Wenn die konstituierenden Prinzipien für eine funktionierende Wettbewerbsordnung nicht eingehalten werden, dann kann auch kein funktionsfähiges Preissystem existieren. Und ohne ein funktionierendes Preissystem kann wiederum keine Marktwirtschaft existieren.
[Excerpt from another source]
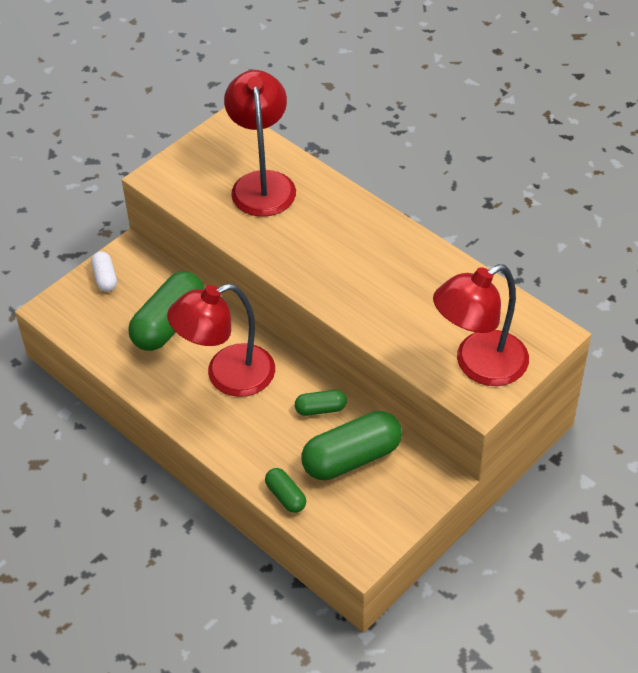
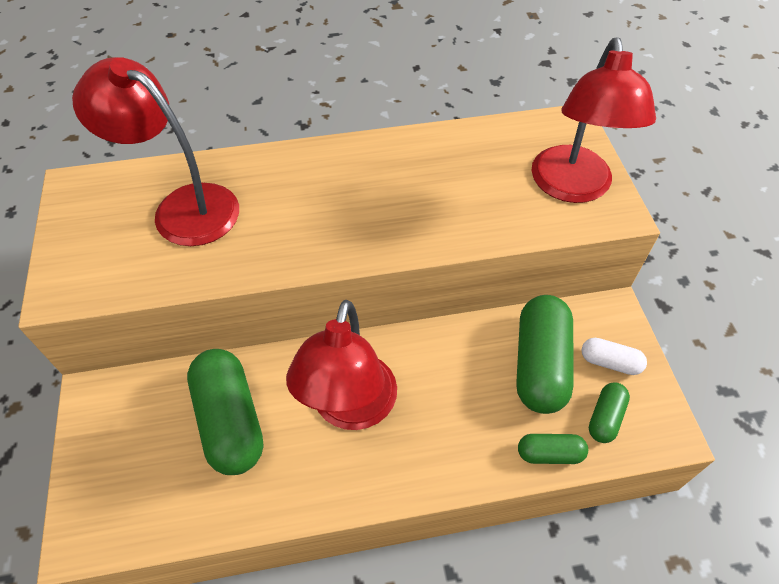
camera: 55 degrees left, 5 degrees up
white capsule [91,251,117,292] -> white capsule moved to [582,338,647,375]
green capsule [295,390,347,416] -> green capsule moved to [589,382,630,443]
Jetzt hilft es nicht, wenn die Brüsseler Bürokratie den Ausweg in einer größeren Koordinierung der Wirtschafts- und Finanzpolitik sieht. Die mangelnde Koordinierung sei der Grund, wieso die Volkswirtschaften im Euro-Club immer weiter auseinanderfallen, heißt es bei den Befürwortern. Doch mehr Zentralismus heilt nicht die Prinzipienlosigkeit in Europa. Die Prinzipienlosigkeit ist gleichbedeutend mit dem Vorrang des Primats der Politik. Dieses Primat der Politik ist die Ursache der Krisen und gleichzeitig der Grund für die Verschleppung, Verschleierung und Verniedlichung der Probleme. Und dies wiederum ist der Grund, wieso extreme Parteien von rechts und links Wahlerfolge in Europa feiern. Es ist die Flucht des Wählers vor der Lösungsinkompetenz der etablierten Parteien. Und genau hier liegt die Chance für eine Bewegung, die die Marktwirtschaft, das Recht und die Freiheit des Einzelnen im Herzen trägt. Sie muss für ein Primat von Recht und Freiheit stehen, dem ein Primat der Politik untergeordnet ist. Sie zu nutzen, ist nicht nur eine Überlebensfrage für ein friedliches Europa, sondern für eine freie Gesellschaft.

Erstmals erschienen beim Liberalen Netzwerk.